The Native American Graves Protection and Repatriation Act (NAGPRA)


The Native American Graves Protection and Repatriation Act (NAGPRA), Pub. L. 101-601, 25 U.S.C. 3001 et seq., 104 Stat. 3048, is a United States federal law enacted on November 16, 1990. The act is primarily concerned with the identification of “human remains, funerary objects, sacred objects, and objects of cultural patrimony” with goals of dialogue, respect, and repatriation or return to lineal tribal descendants.

For more information, see

NAGPRA compliance is a multi-step process, one that the Davis Museum undertook in 2017. Following established NAGPRA requirements and formats, the Davis produced and distributed an "Invitation to Consult" letter for each of the tribes and nations with which the objects in our collections are associated, and included  an illustrated summary. Under the law, the onus then moved to the tribes to consult with the Davis regarding any object to which they feel they may have a claim for repatriation. 

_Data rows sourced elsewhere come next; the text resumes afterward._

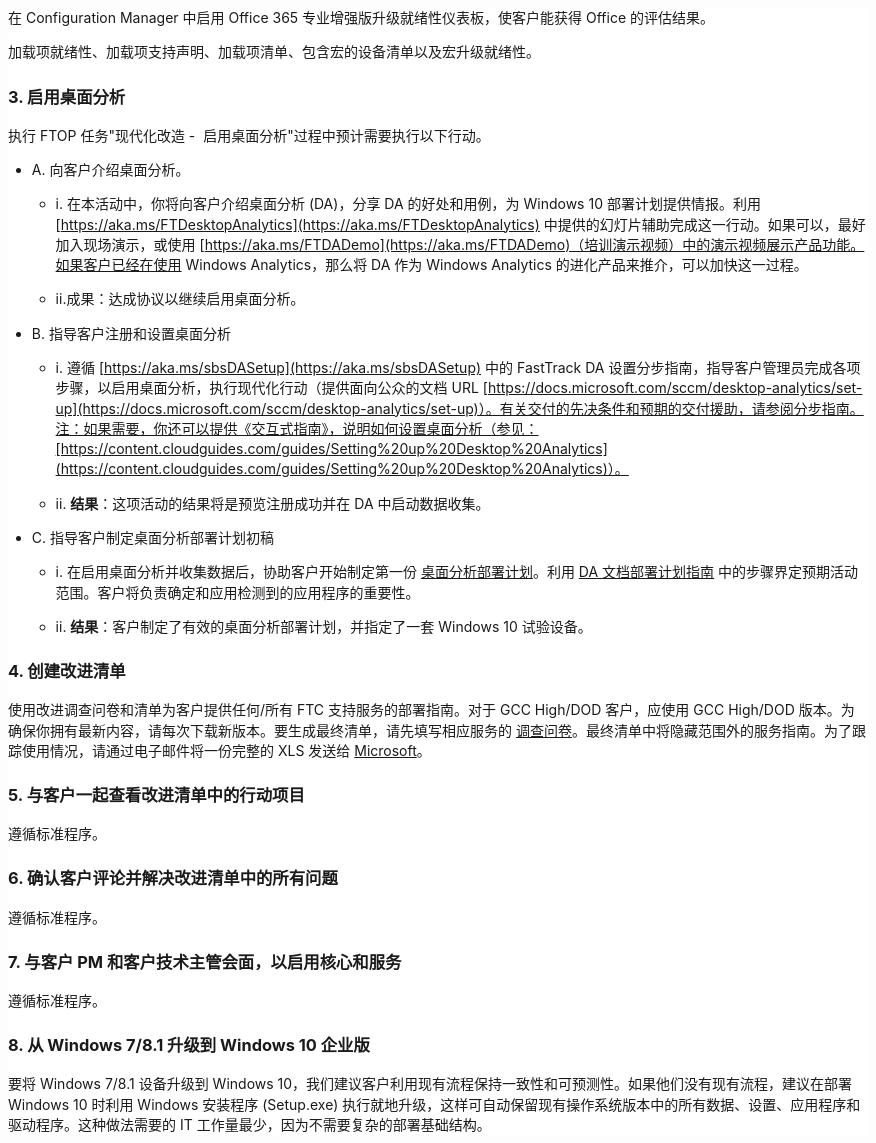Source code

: 在 Configuration Manager 中启用 Office 365 专业增强版升级就绪性仪表板，使客户能获得 Office 的评估结果。

加载项就绪性、加载项支持声明、加载项清单、包含宏的设备清单以及宏升级就绪性。

### 3. 启用桌面分析

执行 FTOP 任务"现代化改造 -  启用桌面分析"过程中预计需要执行以下行动。

- A. 向客户介绍桌面分析。

    - i. 在本活动中，你将向客户介绍桌面分析 (DA)，分享 DA 的好处和用例，为 Windows 10 部署计划提供情报。利用 [https://aka.ms/FTDesktopAnalytics](https://aka.ms/FTDesktopAnalytics) 中提供的幻灯片辅助完成这一行动。如果可以，最好加入现场演示，或使用 [https://aka.ms/FTDADemo](https://aka.ms/FTDADemo)（培训演示视频）中的演示视频展示产品功能。如果客户已经在使用 Windows Analytics，那么将 DA 作为 Windows Analytics 的进化产品来推介，可以加快这一过程。

    - ii.成果：达成协议以继续启用桌面分析。

- B. 指导客户注册和设置桌面分析

    - i. 遵循 [https://aka.ms/sbsDASetup](https://aka.ms/sbsDASetup) 中的 FastTrack DA 设置分步指南，指导客户管理员完成各项步骤，以启用桌面分析，执行现代化行动（提供面向公众的文档 URL [https://docs.microsoft.com/sccm/desktop-analytics/set-up](https://docs.microsoft.com/sccm/desktop-analytics/set-up)）。​有关交付的先决条件和预期的交付援助，请参阅分步指南。注：如果需要，你还可以提供《交互式指南》，说明如何设置桌面分析（参见：[https://content.cloudguides.com/guides/Setting%20up%20Desktop%20Analytics](https://content.cloudguides.com/guides/Setting%20up%20Desktop%20Analytics)）。​

    - ii. **结果**：​这项活动的结果将是预览注册成功并在 DA 中启动数据收集。

- C. 指导客户制定桌面分析部署计划初稿

    - i. 在启用桌面分析并收集数据后，协助客户开始制定第一份 [桌面分析部署计划](https://docs.microsoft.com/en-us/sccm/desktop-analytics/about-deployment-plans)。​利用 [DA 文档部署计划指南](https://docs.microsoft.com/sccm/desktop-analytics/create-deployment-plans) 中的步骤界定预期活动范围。客户将负责确定和应用检测到的应用程序的重要性。

    - ii. **结果**：​客户制定了有效的桌面分析部署计划，并指定了一套 Windows 10 试验设备。

### 4. 创建改进清单

使用改进调查问卷和清单为客户提供任何/所有 FTC 支持服务的部署指南。对于 GCC High/DOD 客户，应使用 GCC High/DOD 版本。为确保你拥有最新内容，请每次下载新版本。要生成最终清单，请先填写相应服务的 [调查问卷](https://ftdocs-bcm.azureedge.net/public/playbook-remediation-checklist-v1)。最终清单中将隐藏范围外的服务指南。为了跟踪使用情况，请通过电子邮件将一份完整的 XLS 发送给 [Microsoft](d4cf4a2d.microsoft.com@amer.teams.ms)。

### 5. 与客户一起查看改进清单中的行动项目

遵循标准程序。

### 6. 确认客户评论并解决改进清单中的所有问题

遵循标准程序。

### 7. 与客户 PM 和客户技术主管会面，以启用核心和服务

遵循标准程序。

### 8. 从 Windows 7/8.1 升级到 Windows 10 企业版

要将 Windows 7/8.1 设备升级到 Windows 10，我们建议客户利用现有流程保持一致性和可预测性。如果他们没有现有流程，建议在部署 Windows 10 时利用 Windows 安装程序 (Setup.exe) 执行就地升级，这样可自动保留现有操作系统版本中的所有数据、设置、应用程序和驱动程序。这种做法需要的 IT 工作量最少，因为不需要复杂的部署基础结构。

As of August 23, 2017 the Davis had sent “Invitation to Consult” letters to 130 NAGPRA representatives (across 14 tribes and nations), with lineal and cultural connections to objects in the Davis Museum holdings, accompanied by illustrated inventory checklists. Per regulations, the Davis provided copies of the letters and images of the objects to the NAGPRA office in Washington, DC; both have been documented and the images entered into the central database. 

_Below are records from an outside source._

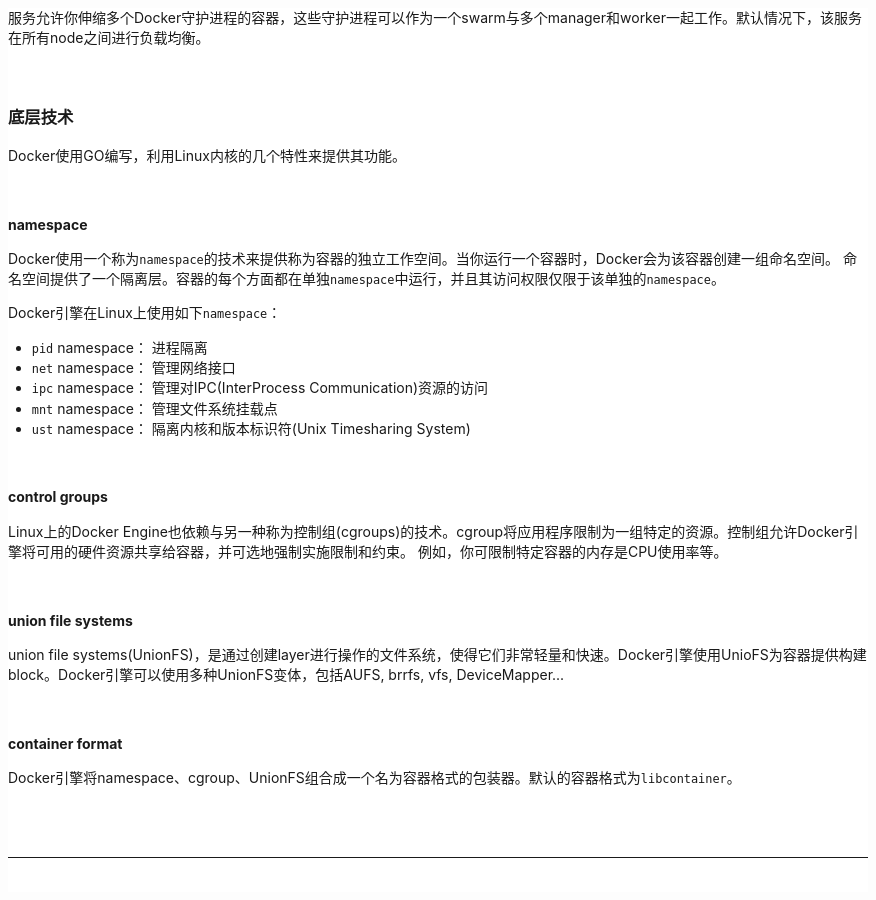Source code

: 
服务允许你伸缩多个Docker守护进程的容器，这些守护进程可以作为一个swarm与多个manager和worker一起工作。默认情况下，该服务在所有node之间进行负载均衡。

<br>


### 底层技术


Docker使用GO编写，利用Linux内核的几个特性来提供其功能。

<br>

**namespace**

Docker使用一个称为`namespace`的技术来提供称为容器的独立工作空间。当你运行一个容器时，Docker会为该容器创建一组命名空间。
命名空间提供了一个隔离层。容器的每个方面都在单独`namespace`中运行，并且其访问权限仅限于该单独的`namespace`。

Docker引擎在Linux上使用如下`namespace`：

- `pid` namespace： 进程隔离
- `net` namespace： 管理网络接口
- `ipc` namespace： 管理对IPC(InterProcess Communication)资源的访问
- `mnt` namespace： 管理文件系统挂载点
- `ust` namespace： 隔离内核和版本标识符(Unix Timesharing System)

<br>

**control groups**

Linux上的Docker Engine也依赖与另一种称为控制组(cgroups)的技术。cgroup将应用程序限制为一组特定的资源。控制组允许Docker引擎将可用的硬件资源共享给容器，并可选地强制实施限制和约束。
例如，你可限制特定容器的内存是CPU使用率等。

<br>

**union file systems**

union file systems(UnionFS)，是通过创建layer进行操作的文件系统，使得它们非常轻量和快速。Docker引擎使用UnioFS为容器提供构建block。Docker引擎可以使用多种UnionFS变体，包括AUFS, brrfs, vfs, DeviceMapper...

<br>

**container format**

Docker引擎将namespace、cgroup、UnionFS组合成一个名为容器格式的包装器。默认的容器格式为`libcontainer`。












<br>
<br/>

---

<br>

Although the Davis has achieved full NAGPRA compliance, it is clear from a decolonial perspective that due diligence is insufficient and more active strategies can be implemented to engage collaborators in meaningful dialogue. Davis staff members are now developing projects to cultivate more robust collaborations with representatives from cultures associated with artworks in the Davis collections, and to strategize about the best ways to safeguard, contextualize, and interpret the relevant artworks that remain.